Shared by Lisa from Travellana
Cameron Highlands Malaysia
Mac (my boyfriend) and I were deep in the Cameron Highlands, Malaysia. We had been told the hiking was breath taking, but to stick to the paths because there recently had been some men with knives holding up hikers demanding money. So with empty pockets and weary spirits, we set out for an 1 hour hike to the top of a mountain. We reached the summit and decided to take a new path back down.

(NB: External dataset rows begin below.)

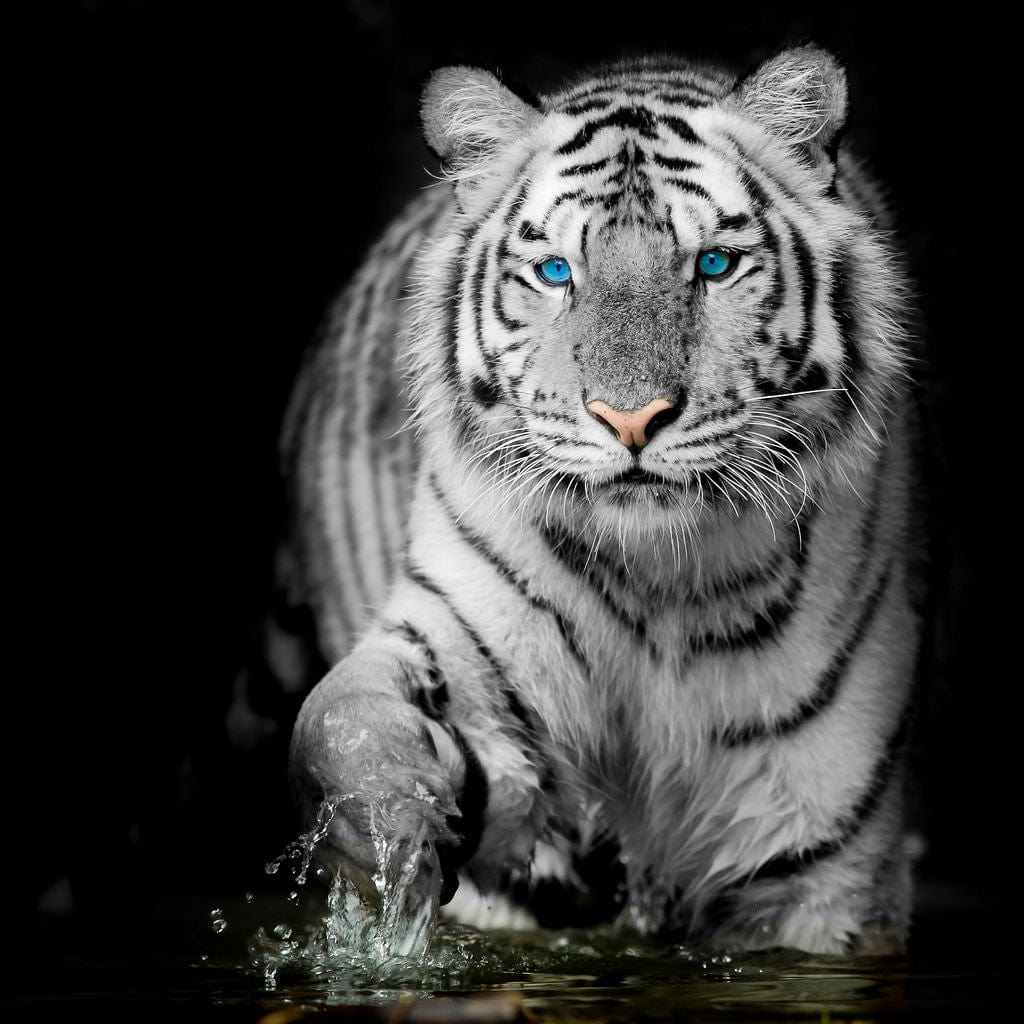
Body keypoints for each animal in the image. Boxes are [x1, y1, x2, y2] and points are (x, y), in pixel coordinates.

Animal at [268, 44, 925, 955]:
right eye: (556, 273)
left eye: (713, 265)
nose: (632, 419)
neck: (660, 583)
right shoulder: (463, 640)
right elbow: (342, 719)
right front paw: (389, 830)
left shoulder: (822, 864)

It wasn’t long till we realized this was no trail, but instead maybe the remains of a mudslide from years ago. We had gone to far and turning around was to steep. We bushwhacked our way down, thinking of pythons, tigers, and the terrifyingly large spiders Malaysia is known for. The jungle opened and we found ourselves on mountain side farming, with local kids running around in a remote village. We continued walking and found ourself in the middle of a MASSIVE tea plantation. It was an amazing, exciting, and adventurous 4 hour hike. We definitely deserved that delicious dinner and a good nights rest after!
Shared by Nadia from World Class Surf Trips
Khao Ngon Nak Thailand
The snow-capped peaks of the Himalayas beckon all who look upon them. You’d be a fool to travel all this way and not spend at least a day wandering upwards! A trek in Nepal will take you past Nepalese farms, tiny mountain towns, and to viewpoints that will put the whole world to scale. The most spectacular trek we’ve taken was just outside of Pokhara, where it seems anything is possible at high altitudes. With flip-flop-footed sherpas hauling 100lbs of gear, and fully stocked teahouses serving momos and beer, there may be nowhere in the world above modern comfort. But you can always trek farther trying to find it.
Shared by Taylor and Daniel from Travel Outlandish
John Gardner Pass in Torres del Paine
We have been walking since 6am, laboring steadily in a silent rhythm perfected over the past week. Since we hit snow about an hour ago, the incline has become steeper, our faces peppered with sleet. I am in front, the lighter of our pair and least likely to slip through the treacherous slush, but as we reach the top of the John Gardner Pass we each stop, stunned into stillness at the landscape unfolding beneath the dense clouds.
A great expanse of ice fills the bowl of the valley, grey and green and reflecting the dulled blue of the sky; thousands upon thousands of tiny, frozen waves carving their way through the belly of the mountains. On a clear day the view can stretch from here to the French Valley, but Glacier Grey, this living, creaking, groaning wonder of nature, is the star of the show. For the next few hours we will walk, sit, slip and slide our way past it to the lake below, marveling both at the light as it prisms across its surface and at the fact that only 2% of visitors to Torres del Paine will ever reach this point.
The W Circuit is undeniably a magical experience. But it was the raw, breathtaking wilderness of the backside of the park which really grabbed us by the throat. The last few days of the O Circuit, hiking from the Towers to Lago Grey via the road less travelled, is the reason we talk about Torres del Paine again and again, and why, seven months on, it is still the highlight of our trip.